Hoping for true-life anecdotes of screaming heads plummeting into the executioner’s tub? Of wild laughter from some murderer’s harvested dome? Sorry, mate. No such luck. Of course, that doesn’t mean your friend’s not right, ’cause he is right. About the consciousness thing, anyway.

If you’re looking for something spicy to read some night, huddled under the covers with a flashlight, I suggest a 1993 article from the British Journal of Perception titled “The possible pain experienced during execution by different methods.” The author is Harold Hillman, director of a neurobiology lab in England and apparently the world’s expert on the subject. He’s perused the scientific literature and assembled his take on what happens and how it feels, in re: electrocution, hanging, gassing, shooting, lethal injection, and decapitation.
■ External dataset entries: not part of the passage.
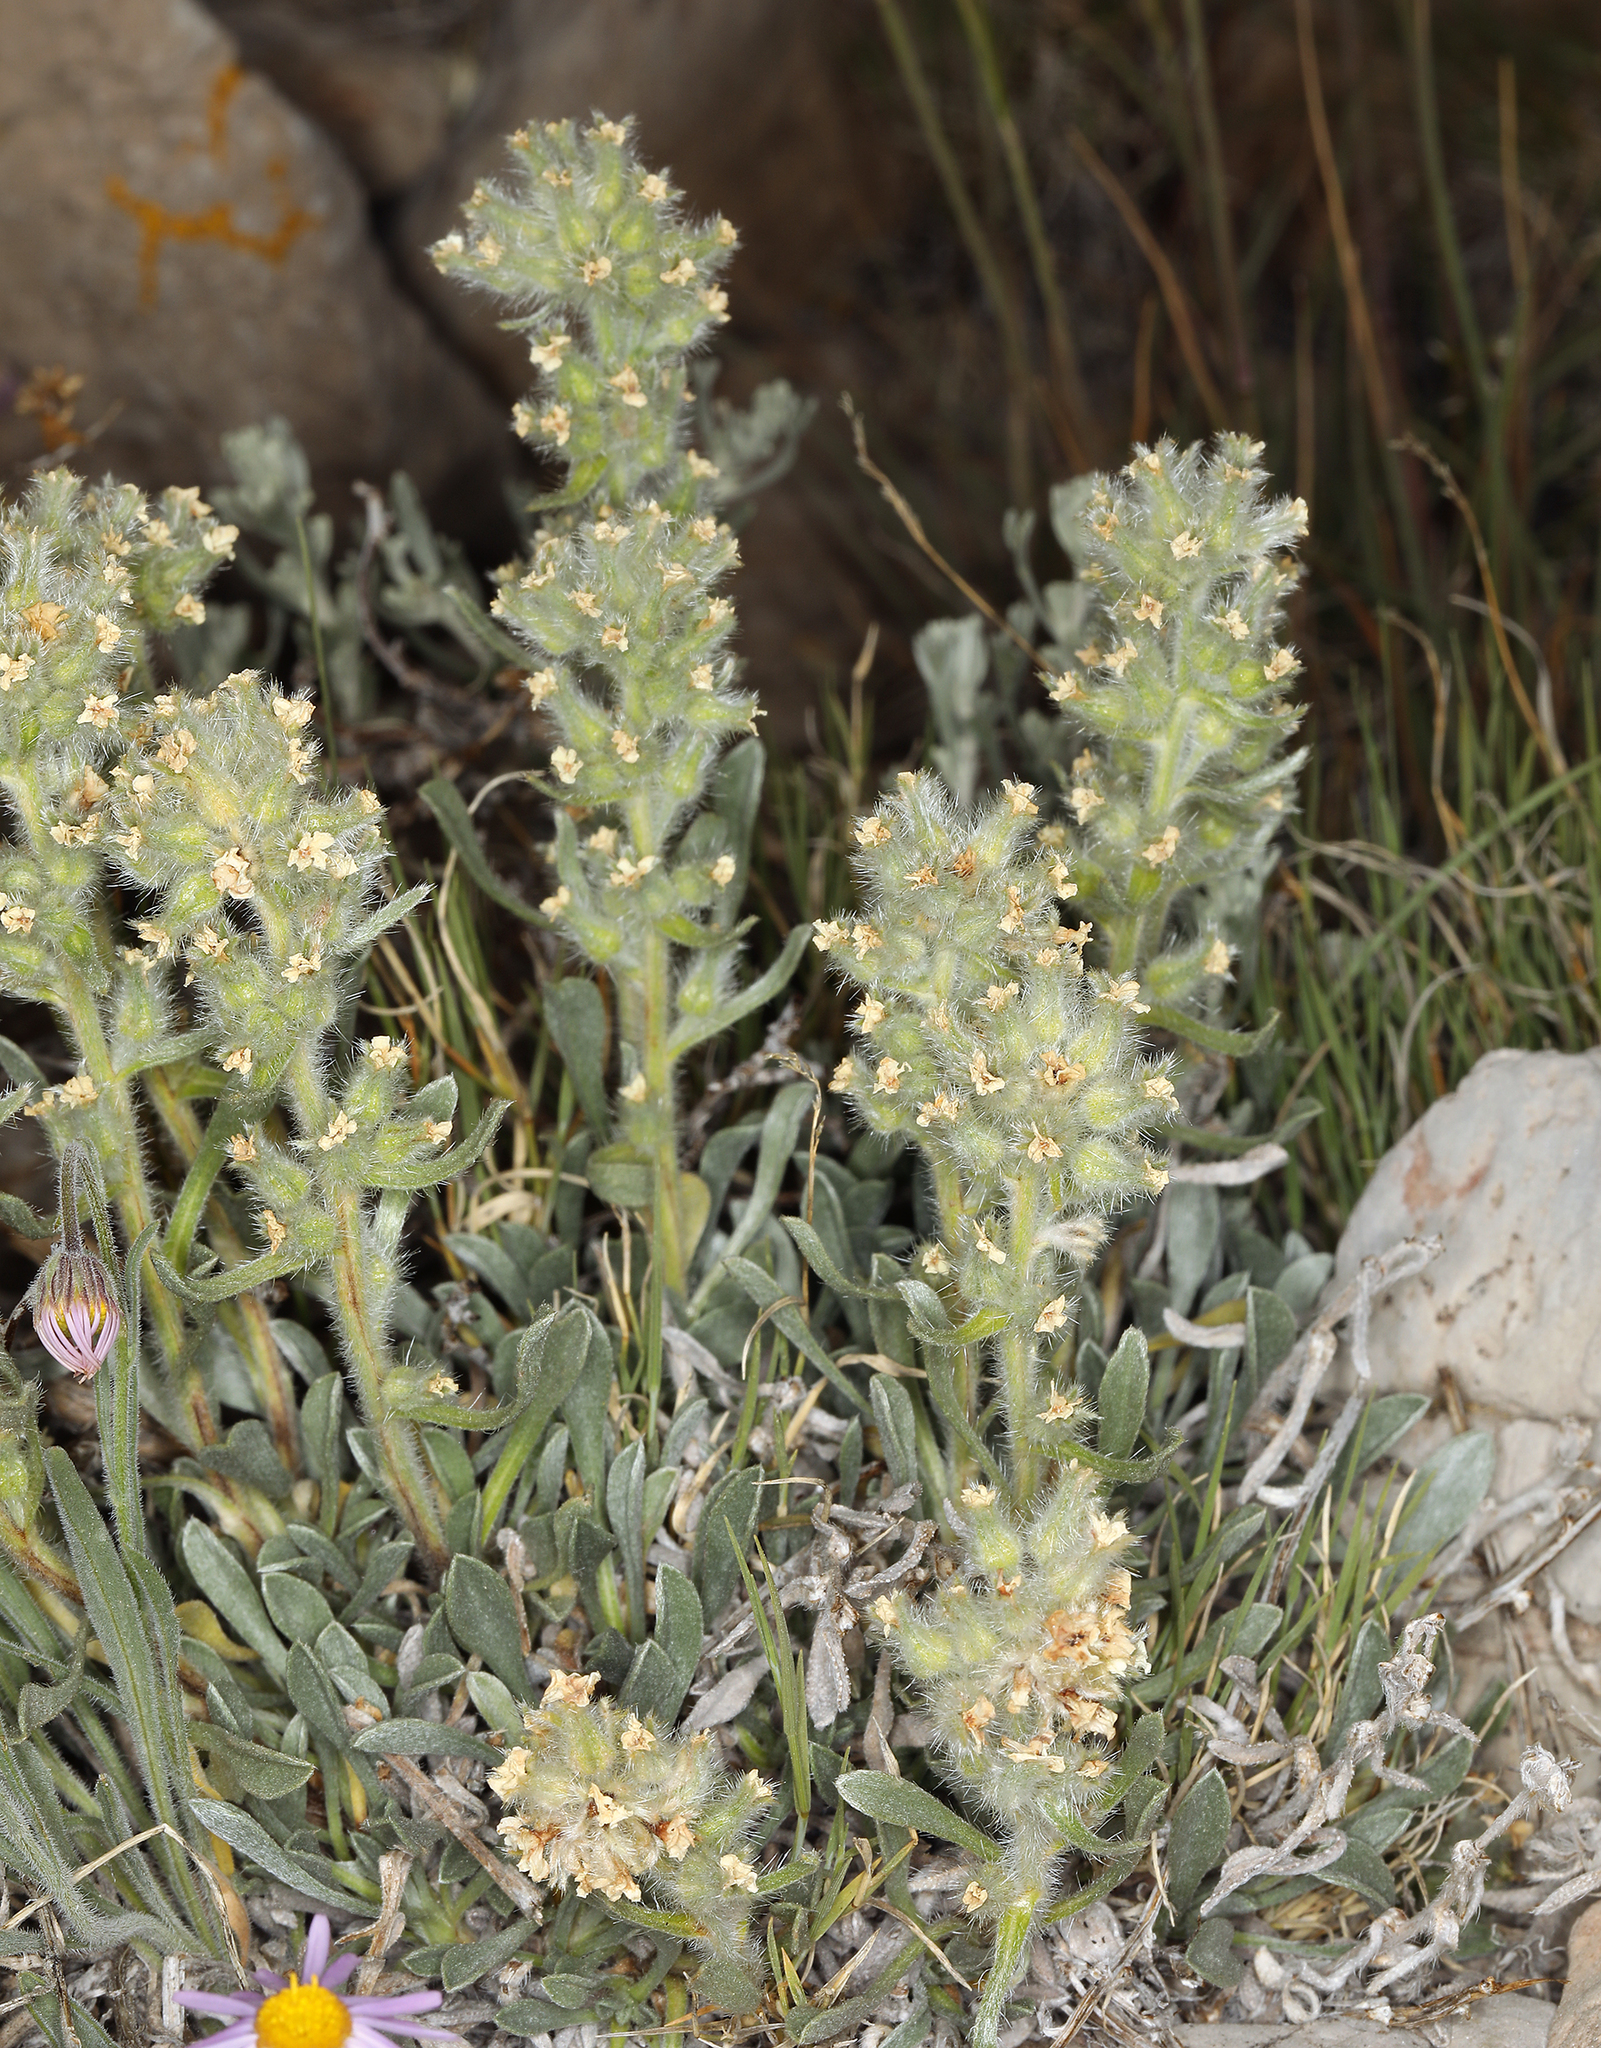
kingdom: Plantae
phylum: Tracheophyta
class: Magnoliopsida
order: Boraginales
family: Boraginaceae
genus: Oreocarya
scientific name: Oreocarya humilis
In this latter category, Doc reports on eye movements observed in guillotined rats and the eye responses measured in sheep and dogs that have had their carotid arteries cut. (If nothing else, the article probably did wonders for PETA membership that year.) As for us human beans, Hillman reports, two researchers have calculated that the average cranium has enough blood to supply the brain with oxygen and glucose for about seven seconds of metabolism following decapitation. One other physician, a forensic pathologist not cited by Hillman, estimates our hang time at an amazing 13 seconds. If so, that might give our hypothetical severed head a chance not only to see its own body but to say a few last words.
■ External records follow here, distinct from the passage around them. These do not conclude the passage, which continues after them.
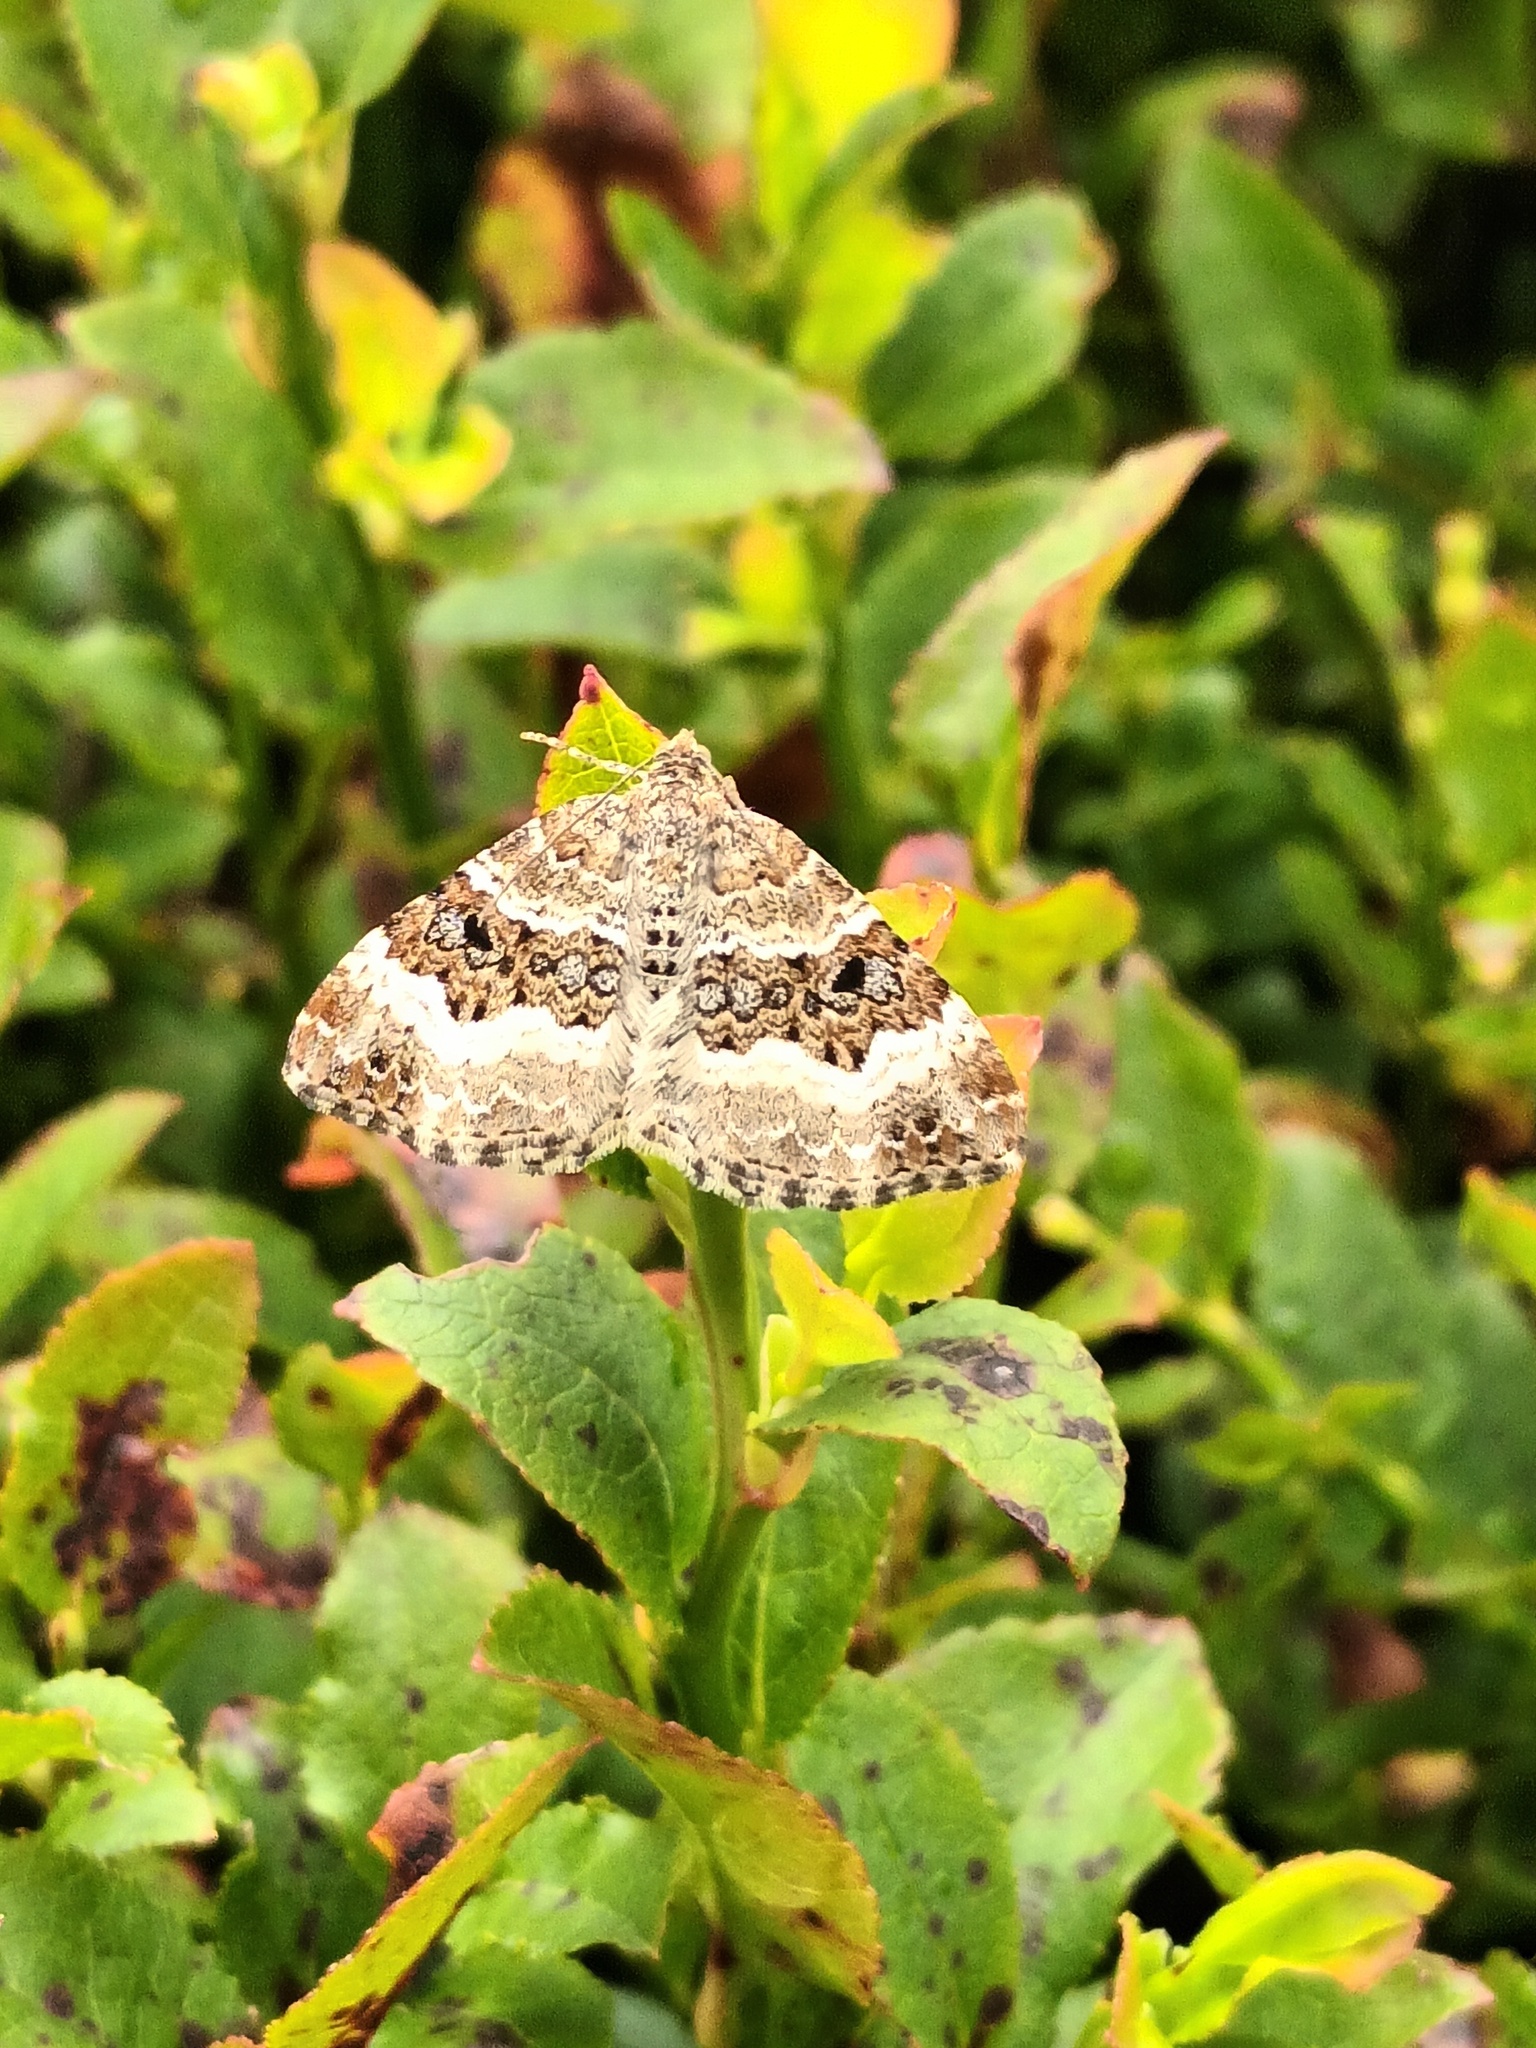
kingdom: Animalia
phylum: Arthropoda
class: Insecta
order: Lepidoptera
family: Geometridae
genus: Epirrhoe
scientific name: Epirrhoe alternata
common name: Common carpet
In case you’re wondering how Hillman rates the various methods of dispatch, he considers electrocution second only to stoning in the agony category. Lethal injection is the best of a bad lot. Stoning and decapitation are still legal methods of execution in a few countries around the world.

February 15 update

Matthew Alice: You said toward the end of your response to the “conscious guillotined head” question a few weeks ago that the head might have a chance not only to see its own body, but to say a few last words. I’m a little surprised at you on this one. It’s a little thing, sure, but still, I believe it’s slipped by you. With lungs and windpipe no longer attached, I think our severed head would be quite speechless. — Steve Terry, [email protected]
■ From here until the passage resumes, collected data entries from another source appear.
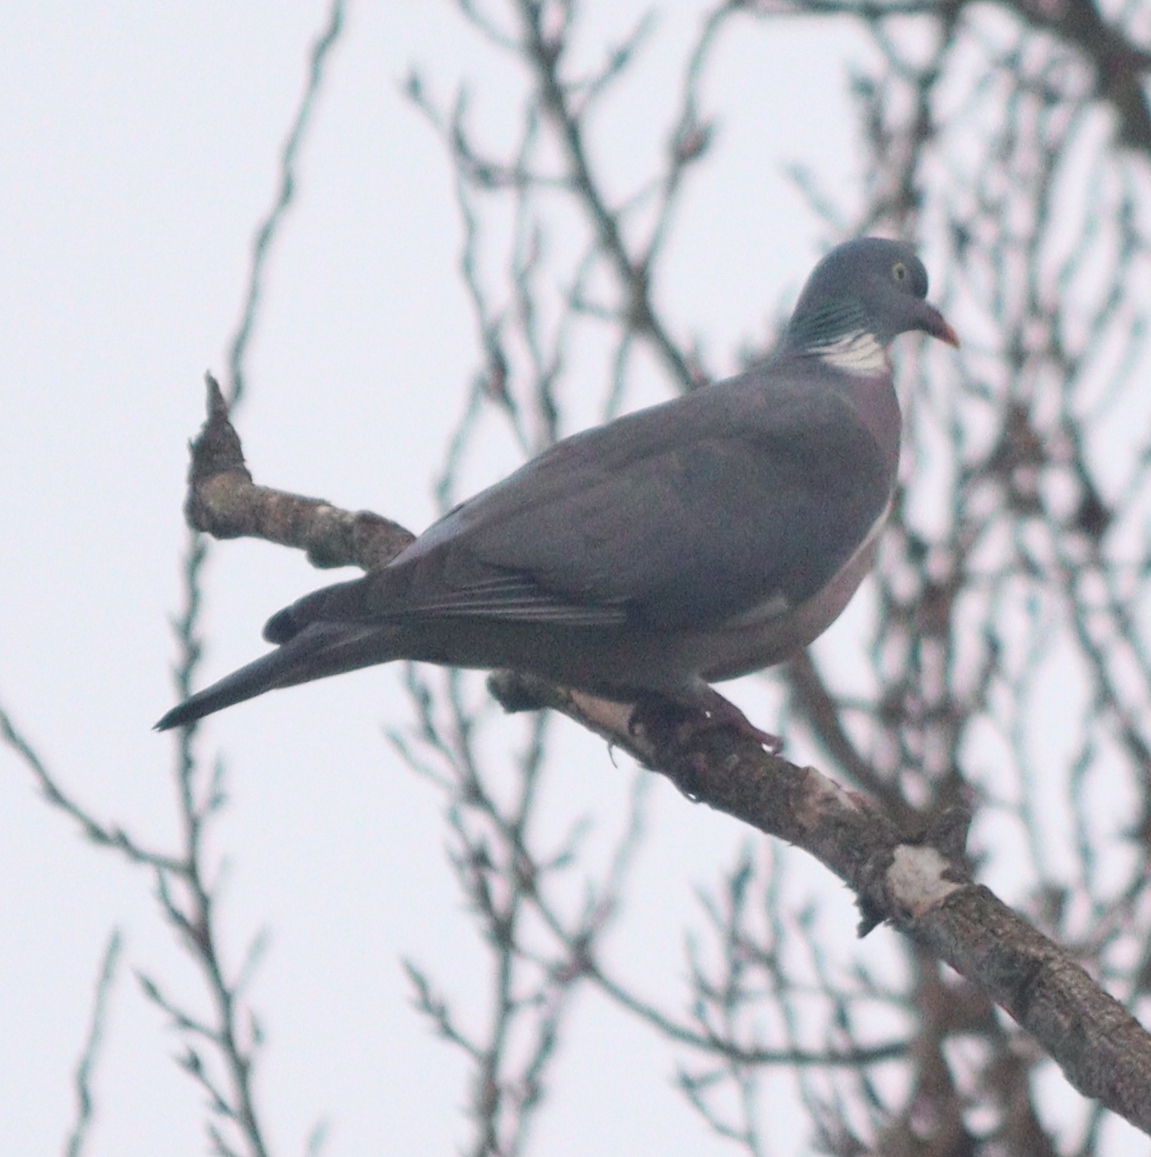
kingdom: Animalia
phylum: Chordata
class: Aves
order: Columbiformes
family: Columbidae
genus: Columba
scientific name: Columba palumbus
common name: Common wood pigeon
Dear Matthew Alice: How may a decapitated body see, or its severed head speak, one without eyes, the other without lungs? — Anonymous, San Diego

To Steve: With sense of humor no longer attached, your severed mind is taking things far too literally. To Anonymous: Don’t believe seeing has much to do with any body parts except eyes and brain. With both intact in our severed head, some form of “seeing” can take place. But about the talking heads — like Steve, you are too literally correct. A severed head, even one conscious for 13 seconds, wouldn’t have much to say. Need I add, my original comment was JUST A JOKE? Yes, I need to add that.